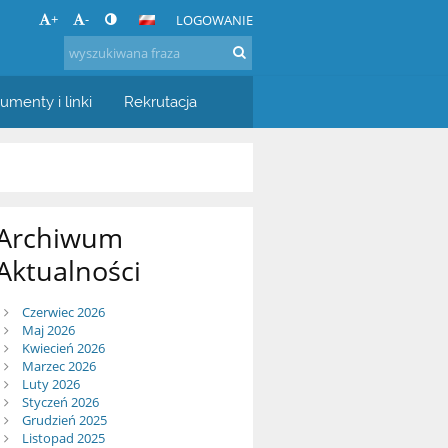
+
-
LOGOWANIE
umenty i linki
Rekrutacja
Archiwum
Aktualności
Czerwiec 2026
Maj 2026
Kwiecień 2026
Marzec 2026
Luty 2026
Styczeń 2026
Grudzień 2025
Listopad 2025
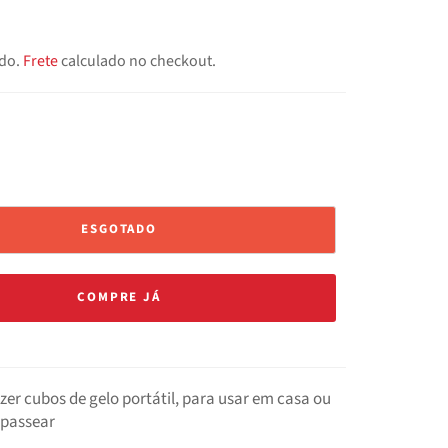
ído.
Frete
calculado no checkout.
ESGOTADO
COMPRE JÁ
zer cubos de gelo portátil, para usar em casa ou
 passear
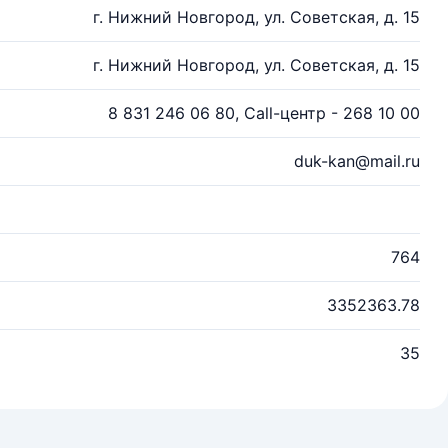
г. Нижний Новгород, ул. Советская, д. 15
г. Нижний Новгород, ул. Советская, д. 15
8 831 246 06 80, Call-центр - 268 10 00
duk-kan@mail.ru
764
3352363.78
35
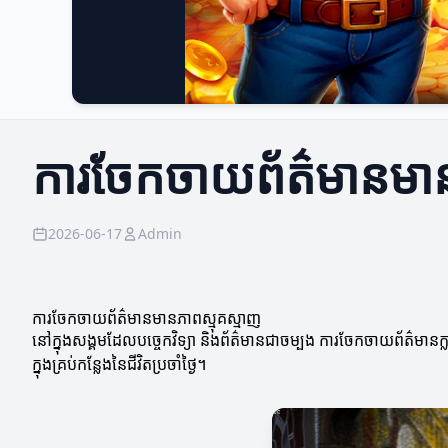
ការចែកចាយព័ត៌មានមាន
2026-06-17
Admin
ការចែកចាយព័ត៌មានមានភាពស្មុគស្មាញ
នៅក្នុងសង្គមដែលបច្ចេកវិទ្យា និងព័ត៌មានជាចម្បង ការចែកចាយព័ត៌មា
ក្នុងគ្រប់កន្លែងនៃជីវិតប្រចាំថ្ងៃ។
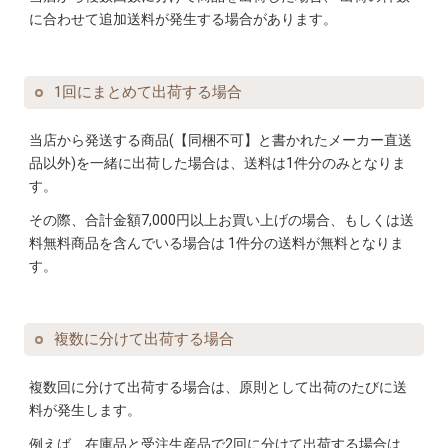
に合わせて追加送料が発生する場合があります。
1回にまとめて出荷する場合
当店から発送する商品(【同梱不可】と書かれたメーカー直送
品以外)を
一緒に出荷した場合は、送料は1件分のみとなりま
す。
その際、合計金額7,000円以上お買い上げの場合、もしくは送
料無料商品を含んでいる場合は
1件分の送料が無料となりま
す。
複数に分けて出荷する場合
複数回に分けて出荷する場合は、原則として出荷のたびに送
料が発生します。
例えば、在庫品と受注生産品で2回に分けて出荷する場合は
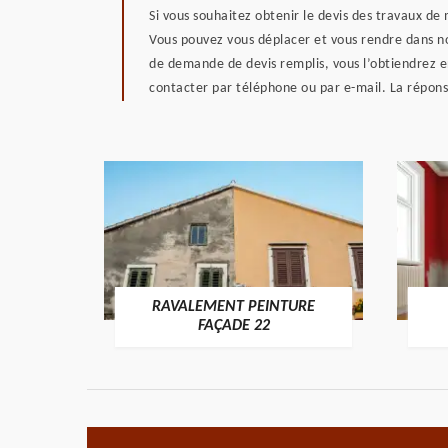
Si vous souhaitez obtenir le devis des travaux de
Vous pouvez vous déplacer et vous rendre dans nos
de demande de devis remplis, vous l’obtiendrez 
contacter par téléphone ou par e-mail. La répons
RAVALEMENT PEINTURE
ON 22
FAÇADE 22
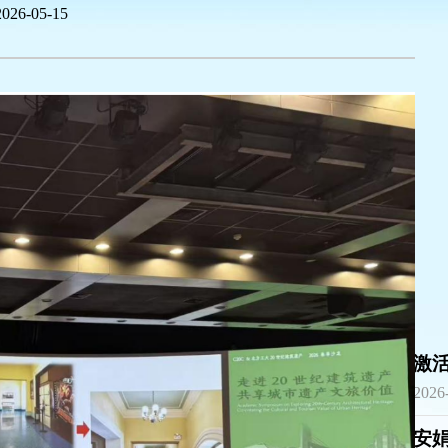
2026-05-15
|
|
激
2026
安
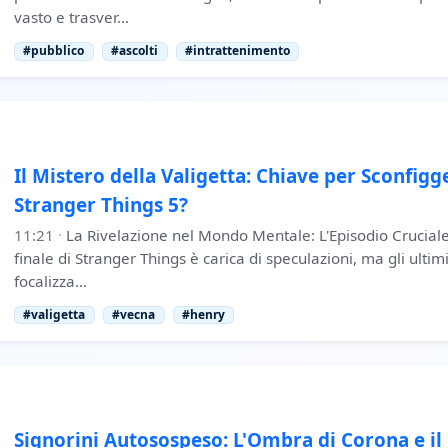
vasto e trasver…
#pubblico
#ascolti
#intrattenimento
Il Mistero della Valigetta: Chiave per Sconfigg
Stranger Things 5?
11:21
·
La Rivelazione nel Mondo Mentale: L'Episodio Cruciale 
finale di Stranger Things è carica di speculazioni, ma gli ultim
focalizza…
#valigetta
#vecna
#henry
Signorini Autosospeso: L'Ombra di Corona e i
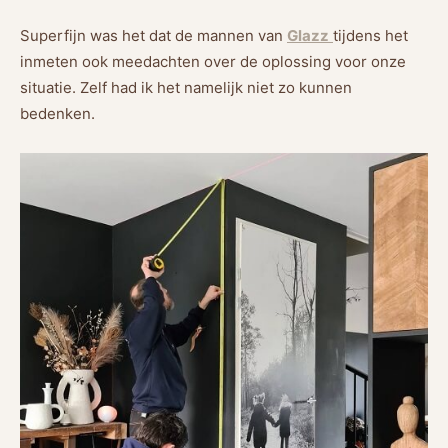
Superfijn was het dat de mannen van
Glazz
tijdens het
inmeten ook meedachten over de oplossing voor onze
situatie. Zelf had ik het namelijk niet zo kunnen
bedenken.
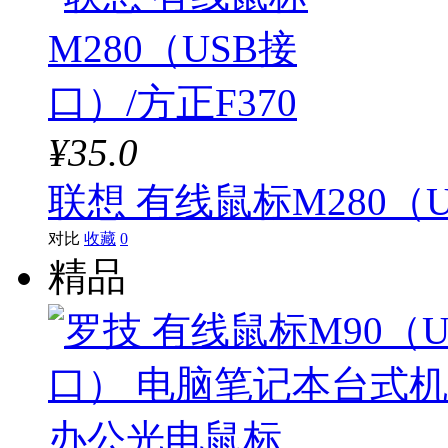
¥35.0
联想 有线鼠标M280（U
对比
收藏
0
精品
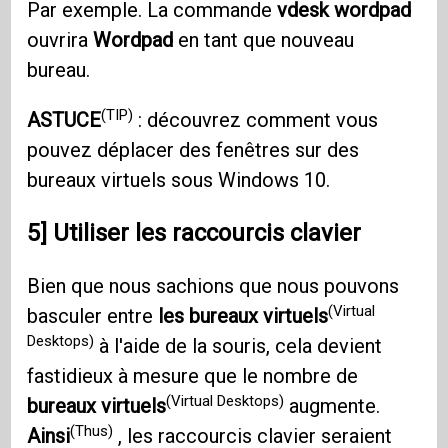
Par exemple. La commande
vdesk wordpad
ouvrira
Wordpad
en tant que nouveau
bureau.
(TIP)
ASTUCE
: découvrez comment vous
pouvez déplacer des fenêtres sur des
bureaux virtuels sous Windows 10.
5] Utiliser les raccourcis clavier
Bien que nous sachions que nous pouvons
(Virtual
basculer entre
les bureaux virtuels
Desktops)
à l'aide de la souris, cela devient
fastidieux à mesure que le nombre de
(Virtual Desktops)
bureaux virtuels
augmente.
(Thus)
Ainsi
, les raccourcis clavier seraient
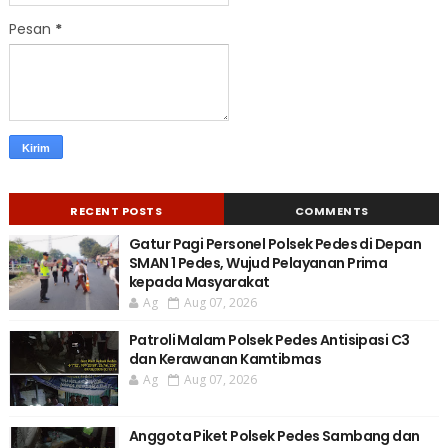
Pesan
*
RECENT POSTS
COMMENTS
Gatur Pagi Personel Polsek Pedes di Depan
SMAN 1 Pedes, Wujud Pelayanan Prima
kepada Masyarakat
Ag
Aug 07, 2026
Patroli Malam Polsek Pedes Antisipasi C3
dan Kerawanan Kamtibmas
Ag
Aug 07, 2026
Anggota Piket Polsek Pedes Sambang dan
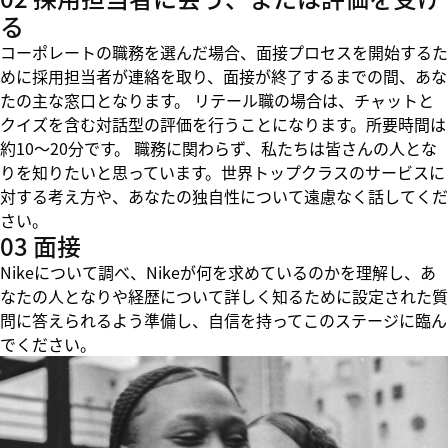
る
コーポレートの職務を選んだ場合、面接プロセスを開始するた
めに採用担当者が連絡を取り、面接が終了するまでの間、あな
たの主な窓口となります。 リテール職の場合は、チャットと
クイズを含む対話型の評価を行うことになります。所要時間は
約10～20分です。 職務に関わらず、私たちは皆さんの人とな
りを知りたいと思っています。世界トップクラスのサービスに
対する考え方や、あなたの独自性について遠慮なく話してくだ
さい。
03 面接
Nikeについて調べ、Nikeが何を求めているのかを理解し、あ
なたの人となりや経歴について詳しく知るために設定された質
問に答えられるよう準備し、自信を持ってこのステージに臨ん
でください。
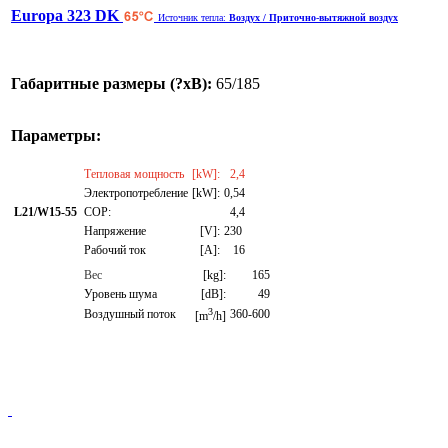
Europa 323 DK
Источник тепла:
Воздух / Приточно-вытяжной воздух
Габаритные размеры (?хВ):
65/185
Параметры:
Тепловая мощность
[kW]:
2,4
Электропотребление
[kW]:
0,54
L21/W15-55
СОР:
4,4
Напряжение
[V]:
230
Рабочий ток
[A]:
16
Вес
[kg]:
165
Уровень шума
[dB]:
49
3
Воздушный поток
360-600
[m
/h]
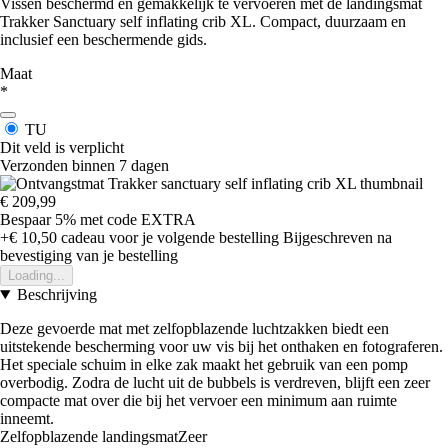
Vissen beschermd en gemakkelijk te vervoeren met de landingsmat
Trakker Sanctuary self inflating crib XL. Compact, duurzaam en
inclusief een beschermende gids.
Maat
*
TU
Dit veld is verplicht
Verzonden binnen 7 dagen
€ 209,99
Bespaar 5%
met code
EXTRA
+€ 10,50
cadeau voor je volgende bestelling
Bijgeschreven na
bevestiging van je bestelling
Loading...
Beschrijving
Deze gevoerde mat met zelfopblazende luchtzakken biedt een
uitstekende bescherming voor uw vis bij het onthaken en fotograferen.
Het speciale schuim in elke zak maakt het gebruik van een pomp
overbodig. Zodra de lucht uit de bubbels is verdreven, blijft een zeer
compacte mat over die bij het vervoer een minimum aan ruimte
inneemt.
Zelfopblazende landingsmatZeer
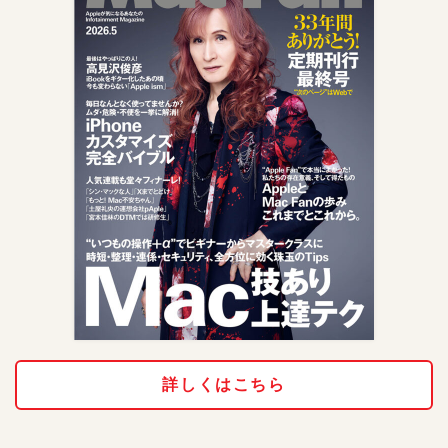
詳しくはこちら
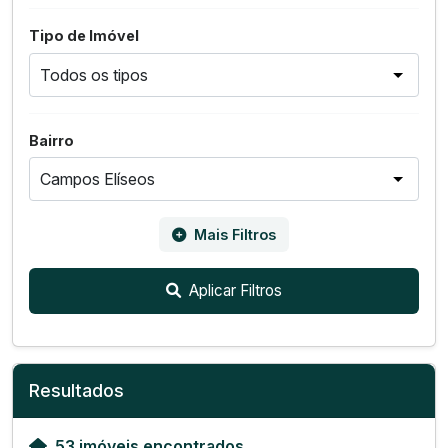
Tipo de Imóvel
Bairro
Mais Filtros
Aplicar Filtros
Resultados
53 imóveis encontrados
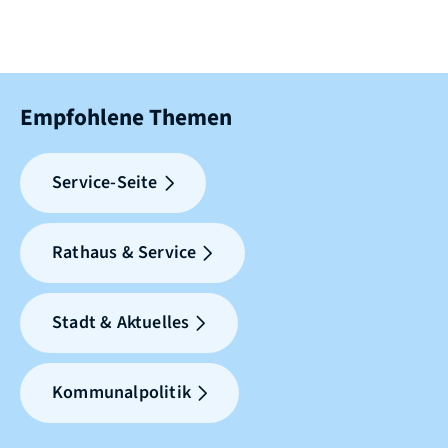
Empfohlene Themen
Service-Seite
Rathaus & Service
Stadt & Aktuelles
Kommunalpolitik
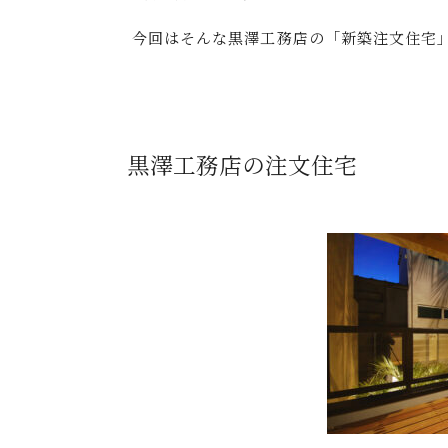
今回はそんな黒澤工務店の「新築注文住宅
黒澤工務店の注文住宅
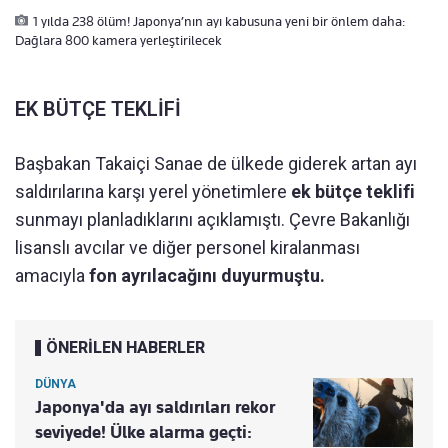
1 yılda 238 ölüm! Japonya’nın ayı kabusuna yeni bir önlem daha:
Dağlara 800 kamera yerleştirilecek
EK BÜTÇE TEKLİFİ
Başbakan Takaiçi Sanae de ülkede giderek artan ayı
saldırılarına karşı yerel yönetimlere
ek bütçe teklifi
sunmayı planladıklarını açıklamıştı. Çevre Bakanlığı
lisanslı avcılar ve diğer personel kiralanması
amacıyla
fon ayrılacağını duyurmuştu.
ÖNERİLEN HABERLER
DÜNYA
Japonya'da ayı saldırıları rekor
seviyede! Ülke alarma geçti:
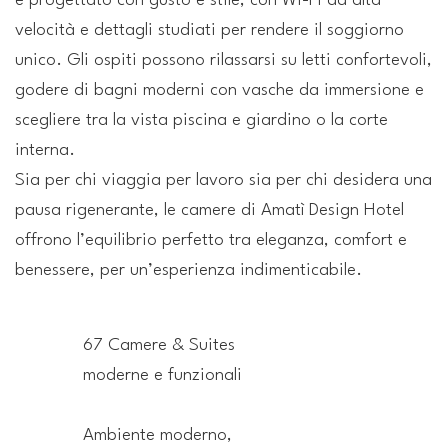
è progettato con gusto e stile, con Wi-Fi ad alta
velocità e dettagli studiati per rendere il soggiorno
unico. Gli ospiti possono rilassarsi su letti confortevoli,
godere di bagni moderni con vasche da immersione e
scegliere tra la vista piscina e giardino o la corte
interna.
Sia per chi viaggia per lavoro sia per chi desidera una
pausa rigenerante, le camere di Amatì Design Hotel
offrono l’equilibrio perfetto tra eleganza, comfort e
benessere, per un’esperienza indimenticabile.
67 Camere & Suites
moderne e funzionali
Ambiente moderno,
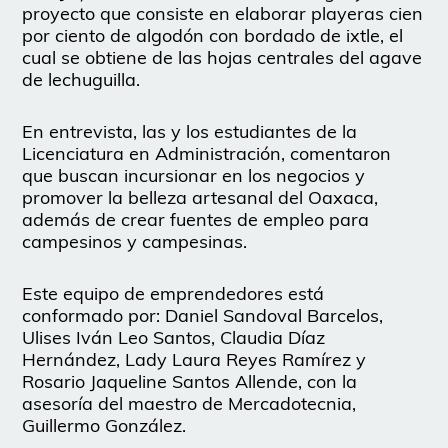
proyecto que consiste en elaborar playeras cien
por ciento de algodón con bordado de ixtle, el
cual se obtiene de las hojas centrales del agave
de lechuguilla.
En entrevista, las y los estudiantes de la
Licenciatura en Administración, comentaron
que buscan incursionar en los negocios y
promover la belleza artesanal del Oaxaca,
además de crear fuentes de empleo para
campesinos y campesinas.
Este equipo de emprendedores está
conformado por: Daniel Sandoval Barcelos,
Ulises Iván Leo Santos, Claudia Díaz
Hernández, Lady Laura Reyes Ramírez y
Rosario Jaqueline Santos Allende, con la
asesoría del maestro de Mercadotecnia,
Guillermo González.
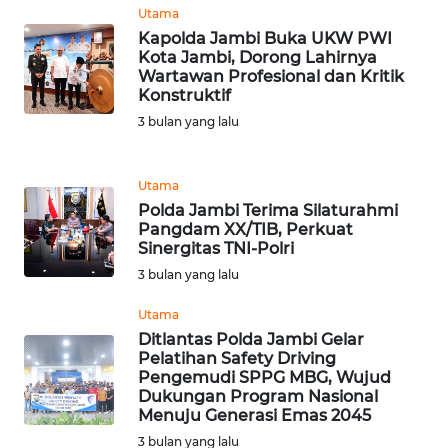
BEKASI
Utama
Kapolda Jambi Buka UKW PWI
Kota Jambi, Dorong Lahirnya
WN
Wartawan Profesional dan Kritik
BOGOR
Konstruktif
3 bulan yang lalu
WN
DEPOK
Utama
WN
Polda Jambi Terima Silaturahmi
TAPANULI
Pangdam XX/TIB, Perkuat
Sinergitas TNI-Polri
UTARA
3 bulan yang lalu
WN
Utama
SAMOSIR
Ditlantas Polda Jambi Gelar
Pelatihan Safety Driving
WN
Pengemudi SPPG MBG, Wujud
Dukungan Program Nasional
PADANG
Menuju Generasi Emas 2045
LAWAS
3 bulan yang lalu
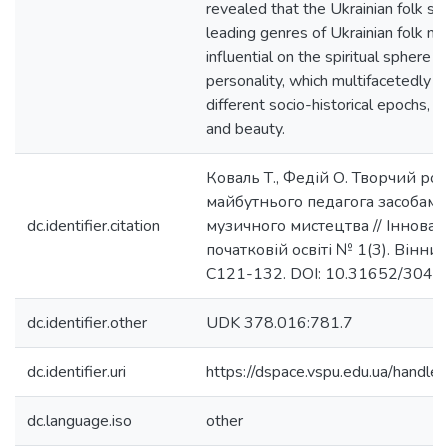
revealed that the Ukrainian folk so
leading genres of Ukrainian folk mus
influential on the spiritual sphere o
personality, which multifacetedly re
different socio-historical epochs, r
and beauty.
Коваль Т., Федій О. Творчий ро
майбутнього педагога засобам
dc.identifier.citation
музичного мистецтва // Інноваці
початковій освіті № 1(3). Вінни
С121-132. DOI: 10.31652/304
dc.identifier.other
UDK 378.016:781.7
dc.identifier.uri
https://dspace.vspu.edu.ua/han
dc.language.iso
other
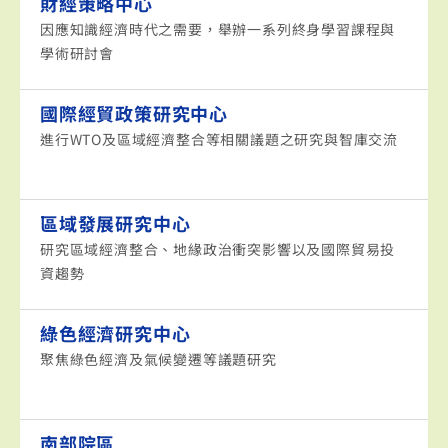
財經策略中心
因應知識經濟時代之需要，舉辦一系列終身學習課程與
學術研討會
國際經貿政策研究中心
進行WTO及區域經濟整合等相關議題之研究與智庫交流
區域發展研究中心
研究區域經濟整合、地緣政治衝突影響以及國際貿易投
資趨勢
綠色經濟研究中心
聚焦綠色經濟及氣候變遷等議題研究
南部院區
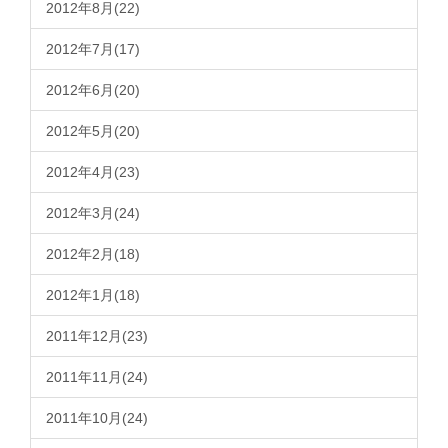
2012年8月(22)
2012年7月(17)
2012年6月(20)
2012年5月(20)
2012年4月(23)
2012年3月(24)
2012年2月(18)
2012年1月(18)
2011年12月(23)
2011年11月(24)
2011年10月(24)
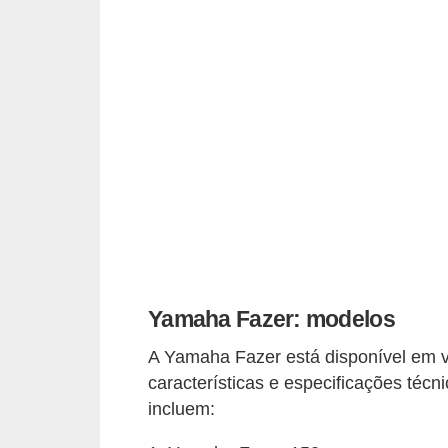
t
o
m
o
t
i
v
o
s
D
Yamaha Fazer: modelos
ú
v
A Yamaha Fazer está disponível em 
características e especificações téc
i
incluem:
d
a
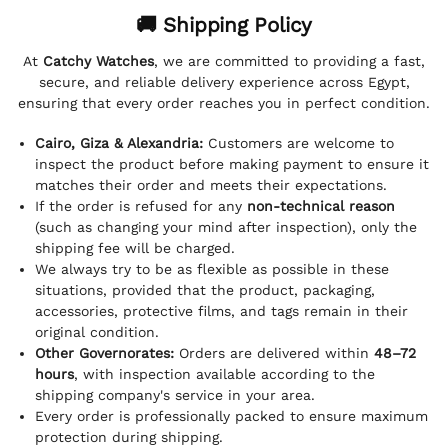
🚚 Shipping Policy
At
Catchy Watches
, we are committed to providing a fast,
secure, and reliable delivery experience across Egypt,
ensuring that every order reaches you in perfect condition.
Cairo, Giza & Alexandria:
Customers are welcome to
inspect the product before making payment to ensure it
matches their order and meets their expectations.
If the order is refused for any
non-technical reason
(such as changing your mind after inspection), only the
shipping fee will be charged.
We always try to be as flexible as possible in these
situations, provided that the product, packaging,
accessories, protective films, and tags remain in their
original condition.
Other Governorates:
Orders are delivered within
48–72
hours
, with inspection available according to the
shipping company's service in your area.
Every order is professionally packed to ensure maximum
protection during shipping.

========

What needs to be done: Determine how many lines in the listing above hold the string "condition", then write only the number.

Answer to the exercise: 2